Ao contrário de muitos tenho o António Guterres por homem sério. O mesmo não se pode dizer de outros, laicos e facilitadores directos da venalidade, imbuídos de um pragmatismo que só vê “resortes” e coloca amigalhaços em postos estratégicos. O país está tão habituado a isso que todos estranham que se seja sério, que não se saia de um cargo governativo para o conselho de administração de uma empresa e que se continue dedicado a uma causa, a causas.
Mas respeitar o homem não é gostar do estilo. A obrigação do alto-comissário para os refugiados e as migrações não é fazer avisos à navegação com a certeza do desastre previamente consabida. Será necessário e mais ainda em nome de Cristo, ir longe, radicalizar as posições para que se entenda que não se trata de provocar rebates de consciência nos fartos, mas sim de um profundo problema de organização estruturada de fome e morticínio que o actual governo do mundo promove.

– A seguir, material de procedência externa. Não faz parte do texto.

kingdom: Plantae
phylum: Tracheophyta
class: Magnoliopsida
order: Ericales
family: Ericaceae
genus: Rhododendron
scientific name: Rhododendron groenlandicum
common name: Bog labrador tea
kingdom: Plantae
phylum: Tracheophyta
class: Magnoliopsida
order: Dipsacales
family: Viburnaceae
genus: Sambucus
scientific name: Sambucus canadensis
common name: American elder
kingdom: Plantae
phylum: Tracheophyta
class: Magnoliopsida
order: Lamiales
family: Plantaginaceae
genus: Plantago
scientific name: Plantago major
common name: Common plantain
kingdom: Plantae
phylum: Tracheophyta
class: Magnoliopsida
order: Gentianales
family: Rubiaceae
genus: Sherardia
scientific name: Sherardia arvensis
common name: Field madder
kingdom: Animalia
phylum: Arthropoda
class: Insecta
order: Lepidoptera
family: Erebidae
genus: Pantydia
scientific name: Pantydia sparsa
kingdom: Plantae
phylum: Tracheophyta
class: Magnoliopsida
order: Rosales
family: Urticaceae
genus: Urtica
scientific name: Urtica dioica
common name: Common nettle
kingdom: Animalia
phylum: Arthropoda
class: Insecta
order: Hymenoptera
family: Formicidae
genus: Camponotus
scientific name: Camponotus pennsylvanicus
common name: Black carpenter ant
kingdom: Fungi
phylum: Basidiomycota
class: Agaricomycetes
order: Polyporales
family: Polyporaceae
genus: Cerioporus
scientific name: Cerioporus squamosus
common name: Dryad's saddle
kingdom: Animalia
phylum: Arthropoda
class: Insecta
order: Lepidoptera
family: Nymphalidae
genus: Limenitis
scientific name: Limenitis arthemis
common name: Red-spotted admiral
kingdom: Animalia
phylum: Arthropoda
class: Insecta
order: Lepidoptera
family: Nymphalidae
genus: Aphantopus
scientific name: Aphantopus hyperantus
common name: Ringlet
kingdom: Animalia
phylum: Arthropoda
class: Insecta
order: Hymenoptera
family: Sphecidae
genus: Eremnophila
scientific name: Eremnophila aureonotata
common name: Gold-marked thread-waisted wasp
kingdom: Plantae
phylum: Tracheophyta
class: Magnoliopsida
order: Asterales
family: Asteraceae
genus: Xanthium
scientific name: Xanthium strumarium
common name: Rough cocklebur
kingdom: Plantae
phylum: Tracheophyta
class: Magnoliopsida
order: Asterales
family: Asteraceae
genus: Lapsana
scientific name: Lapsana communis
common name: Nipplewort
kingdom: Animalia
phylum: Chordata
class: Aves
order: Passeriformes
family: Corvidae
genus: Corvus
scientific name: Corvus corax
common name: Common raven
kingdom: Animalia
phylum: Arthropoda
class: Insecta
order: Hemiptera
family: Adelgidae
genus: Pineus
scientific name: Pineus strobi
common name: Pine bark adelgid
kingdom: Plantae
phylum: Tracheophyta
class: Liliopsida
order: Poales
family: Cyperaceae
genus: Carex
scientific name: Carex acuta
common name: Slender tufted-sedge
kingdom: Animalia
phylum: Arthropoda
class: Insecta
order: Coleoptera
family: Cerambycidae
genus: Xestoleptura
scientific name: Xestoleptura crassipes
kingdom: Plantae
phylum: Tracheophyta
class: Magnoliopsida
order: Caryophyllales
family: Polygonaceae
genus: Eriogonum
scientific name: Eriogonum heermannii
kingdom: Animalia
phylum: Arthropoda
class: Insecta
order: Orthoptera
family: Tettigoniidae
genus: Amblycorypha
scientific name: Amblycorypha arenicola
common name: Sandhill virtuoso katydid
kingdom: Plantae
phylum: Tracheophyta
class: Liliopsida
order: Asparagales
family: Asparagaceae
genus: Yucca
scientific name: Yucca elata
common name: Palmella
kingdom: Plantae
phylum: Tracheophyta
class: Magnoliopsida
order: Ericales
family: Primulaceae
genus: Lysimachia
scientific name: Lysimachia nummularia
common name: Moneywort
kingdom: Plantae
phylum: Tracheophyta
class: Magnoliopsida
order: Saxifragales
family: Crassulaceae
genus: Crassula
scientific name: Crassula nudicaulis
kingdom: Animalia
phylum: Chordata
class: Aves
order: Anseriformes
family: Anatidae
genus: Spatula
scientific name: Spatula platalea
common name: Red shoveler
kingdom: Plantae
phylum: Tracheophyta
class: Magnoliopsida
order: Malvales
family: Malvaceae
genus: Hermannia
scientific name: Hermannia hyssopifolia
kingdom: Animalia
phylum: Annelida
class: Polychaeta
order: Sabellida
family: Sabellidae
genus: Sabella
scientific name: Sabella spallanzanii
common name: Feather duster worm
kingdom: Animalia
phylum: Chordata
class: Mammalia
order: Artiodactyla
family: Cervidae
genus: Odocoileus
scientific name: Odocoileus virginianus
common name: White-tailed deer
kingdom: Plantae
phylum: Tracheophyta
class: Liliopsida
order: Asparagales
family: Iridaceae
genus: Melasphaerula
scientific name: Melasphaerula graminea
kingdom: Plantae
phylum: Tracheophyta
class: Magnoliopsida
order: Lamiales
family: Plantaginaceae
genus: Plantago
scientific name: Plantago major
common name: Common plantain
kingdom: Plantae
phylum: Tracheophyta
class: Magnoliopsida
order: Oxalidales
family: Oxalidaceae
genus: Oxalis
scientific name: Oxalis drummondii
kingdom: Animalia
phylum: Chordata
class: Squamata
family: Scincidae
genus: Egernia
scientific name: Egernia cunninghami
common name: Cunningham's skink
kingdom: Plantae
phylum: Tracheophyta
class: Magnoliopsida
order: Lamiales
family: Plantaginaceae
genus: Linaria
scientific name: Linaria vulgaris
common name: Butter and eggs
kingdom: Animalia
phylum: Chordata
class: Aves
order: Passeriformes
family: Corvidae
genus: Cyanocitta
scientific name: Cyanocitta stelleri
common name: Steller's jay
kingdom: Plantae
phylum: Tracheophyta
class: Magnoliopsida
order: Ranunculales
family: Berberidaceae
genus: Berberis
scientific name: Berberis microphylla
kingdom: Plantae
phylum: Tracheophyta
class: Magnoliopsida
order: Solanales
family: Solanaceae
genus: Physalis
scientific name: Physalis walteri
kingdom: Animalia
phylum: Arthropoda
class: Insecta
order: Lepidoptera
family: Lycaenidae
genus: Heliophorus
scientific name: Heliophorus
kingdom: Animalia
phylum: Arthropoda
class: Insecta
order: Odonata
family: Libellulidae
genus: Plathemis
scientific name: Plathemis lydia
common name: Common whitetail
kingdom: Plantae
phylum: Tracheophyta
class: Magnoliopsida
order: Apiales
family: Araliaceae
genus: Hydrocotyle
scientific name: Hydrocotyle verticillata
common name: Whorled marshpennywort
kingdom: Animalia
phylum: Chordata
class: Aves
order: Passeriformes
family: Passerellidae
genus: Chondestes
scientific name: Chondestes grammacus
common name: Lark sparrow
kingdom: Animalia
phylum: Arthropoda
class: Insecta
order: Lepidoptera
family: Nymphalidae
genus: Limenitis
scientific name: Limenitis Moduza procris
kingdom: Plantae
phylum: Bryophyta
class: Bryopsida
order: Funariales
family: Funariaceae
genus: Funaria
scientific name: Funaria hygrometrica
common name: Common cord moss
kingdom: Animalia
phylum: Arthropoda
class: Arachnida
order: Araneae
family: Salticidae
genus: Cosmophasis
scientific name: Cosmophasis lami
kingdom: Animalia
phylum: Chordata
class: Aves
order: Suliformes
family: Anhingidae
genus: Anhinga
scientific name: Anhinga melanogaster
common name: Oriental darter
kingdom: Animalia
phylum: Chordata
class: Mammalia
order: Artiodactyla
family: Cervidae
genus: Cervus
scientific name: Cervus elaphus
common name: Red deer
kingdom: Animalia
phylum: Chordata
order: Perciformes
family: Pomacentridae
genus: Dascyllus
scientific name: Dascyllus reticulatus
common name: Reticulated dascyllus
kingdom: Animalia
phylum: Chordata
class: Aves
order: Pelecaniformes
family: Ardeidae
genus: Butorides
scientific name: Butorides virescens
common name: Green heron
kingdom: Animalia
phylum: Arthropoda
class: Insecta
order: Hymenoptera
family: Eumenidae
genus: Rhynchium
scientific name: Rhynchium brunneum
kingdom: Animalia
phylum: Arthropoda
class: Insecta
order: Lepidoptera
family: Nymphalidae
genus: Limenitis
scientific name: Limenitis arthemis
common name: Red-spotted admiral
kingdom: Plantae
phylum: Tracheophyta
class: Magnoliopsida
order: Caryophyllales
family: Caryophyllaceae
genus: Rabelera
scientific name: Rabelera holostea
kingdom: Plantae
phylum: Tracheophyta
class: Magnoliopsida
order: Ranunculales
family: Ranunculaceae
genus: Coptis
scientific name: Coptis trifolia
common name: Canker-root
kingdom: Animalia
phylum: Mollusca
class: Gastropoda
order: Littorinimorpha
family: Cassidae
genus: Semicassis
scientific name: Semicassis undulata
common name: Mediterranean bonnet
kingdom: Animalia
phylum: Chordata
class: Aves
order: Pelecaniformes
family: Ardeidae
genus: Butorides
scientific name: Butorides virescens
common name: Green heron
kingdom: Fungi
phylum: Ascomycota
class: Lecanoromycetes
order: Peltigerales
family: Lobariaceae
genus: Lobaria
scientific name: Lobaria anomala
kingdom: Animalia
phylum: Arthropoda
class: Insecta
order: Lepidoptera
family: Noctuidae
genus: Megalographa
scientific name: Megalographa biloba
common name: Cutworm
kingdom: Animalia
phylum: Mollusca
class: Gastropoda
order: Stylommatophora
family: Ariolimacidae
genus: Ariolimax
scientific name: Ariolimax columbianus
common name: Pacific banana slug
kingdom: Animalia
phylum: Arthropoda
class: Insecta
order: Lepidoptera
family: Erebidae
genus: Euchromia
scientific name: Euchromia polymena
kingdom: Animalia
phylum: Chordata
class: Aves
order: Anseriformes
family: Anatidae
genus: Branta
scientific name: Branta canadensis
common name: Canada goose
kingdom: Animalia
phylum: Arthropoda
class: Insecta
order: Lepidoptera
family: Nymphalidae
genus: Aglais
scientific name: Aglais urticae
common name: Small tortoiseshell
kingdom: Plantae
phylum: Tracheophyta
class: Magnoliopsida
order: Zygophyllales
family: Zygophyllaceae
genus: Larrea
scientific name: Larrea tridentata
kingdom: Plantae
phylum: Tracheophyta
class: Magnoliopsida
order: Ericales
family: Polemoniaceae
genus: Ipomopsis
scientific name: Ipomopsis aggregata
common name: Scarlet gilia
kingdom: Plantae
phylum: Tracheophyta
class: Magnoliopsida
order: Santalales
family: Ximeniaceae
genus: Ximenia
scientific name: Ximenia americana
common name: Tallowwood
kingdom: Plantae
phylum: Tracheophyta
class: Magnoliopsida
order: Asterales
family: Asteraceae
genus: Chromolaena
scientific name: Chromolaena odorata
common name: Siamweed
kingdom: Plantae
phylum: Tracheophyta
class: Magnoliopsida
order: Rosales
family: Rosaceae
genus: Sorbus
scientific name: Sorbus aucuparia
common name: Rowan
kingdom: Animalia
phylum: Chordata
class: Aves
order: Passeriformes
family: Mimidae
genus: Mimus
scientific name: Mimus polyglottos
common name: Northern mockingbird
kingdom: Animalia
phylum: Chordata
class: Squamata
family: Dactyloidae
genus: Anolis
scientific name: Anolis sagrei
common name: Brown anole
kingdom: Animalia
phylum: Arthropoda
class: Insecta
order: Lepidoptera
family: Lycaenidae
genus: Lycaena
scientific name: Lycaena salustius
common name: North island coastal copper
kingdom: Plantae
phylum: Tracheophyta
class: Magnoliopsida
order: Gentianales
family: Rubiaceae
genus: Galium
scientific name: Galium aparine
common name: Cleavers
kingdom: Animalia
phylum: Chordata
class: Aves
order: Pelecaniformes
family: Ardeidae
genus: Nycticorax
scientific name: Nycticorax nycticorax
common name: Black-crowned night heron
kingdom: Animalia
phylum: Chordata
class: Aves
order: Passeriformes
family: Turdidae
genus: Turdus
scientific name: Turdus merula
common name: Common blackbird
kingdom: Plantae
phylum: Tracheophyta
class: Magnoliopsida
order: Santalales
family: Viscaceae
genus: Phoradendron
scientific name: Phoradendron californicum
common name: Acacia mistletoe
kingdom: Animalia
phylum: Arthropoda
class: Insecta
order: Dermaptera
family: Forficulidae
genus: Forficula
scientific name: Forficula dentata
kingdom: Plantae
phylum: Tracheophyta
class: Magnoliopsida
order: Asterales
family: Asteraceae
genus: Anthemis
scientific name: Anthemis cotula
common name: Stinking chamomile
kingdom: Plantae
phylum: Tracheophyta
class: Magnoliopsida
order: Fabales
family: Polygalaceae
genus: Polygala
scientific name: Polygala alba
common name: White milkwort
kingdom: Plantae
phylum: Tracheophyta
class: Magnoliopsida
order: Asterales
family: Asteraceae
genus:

Porque há um governo mundial que desordenou o mundo mais do que ele era e porque há uma economia do mundo que provoca diariamente mais fome, mais carência alimentar, menos possibilidade de aceder aos bens alimentares essenciais. O que é que se chama a isto? Homicídio premeditado em larga escala precisamente daqueles que, vítimas do descontrole global, não têm direitos nem lei nenhuma protege.
O mundo de cá é um condomínio fechado onde supostamente há lei e leis, lá onde o tsunami dos preços se desencadeia é planeta perdido. Vemo-los amontoados em campos, subnutridos, olhos esbugalhados de espanto numa acusação que se tornou símbolo de incapacidade na acção dos grandes e ainda assim, muitas vezes, um sopro de alegria nos brinquedos de madeira talhados à mão que imitam os plásticos reluzentes, barulhentos e a pilhas dos do lado de cá.
O que se espera do alto-comissário? Um protesto despido de intenções piedosas, uma acusação clara, nomes, países responsáveis, uns mais que outros. Quem promove a escalada dos preços e quem a permite? Quem faz comércio mundial de armamentos? Quem mata em larga escala? Quem fala constantemente de direitos humanos espezinhando-os? Quem não mata a fome aos que morrem famintos? Que poder têm as Nações Unidas e que poderes deveriam ter? Que equilíbrio global é este que traz questões mais graves do ponto de vista alimentar que o período da guerra-fria?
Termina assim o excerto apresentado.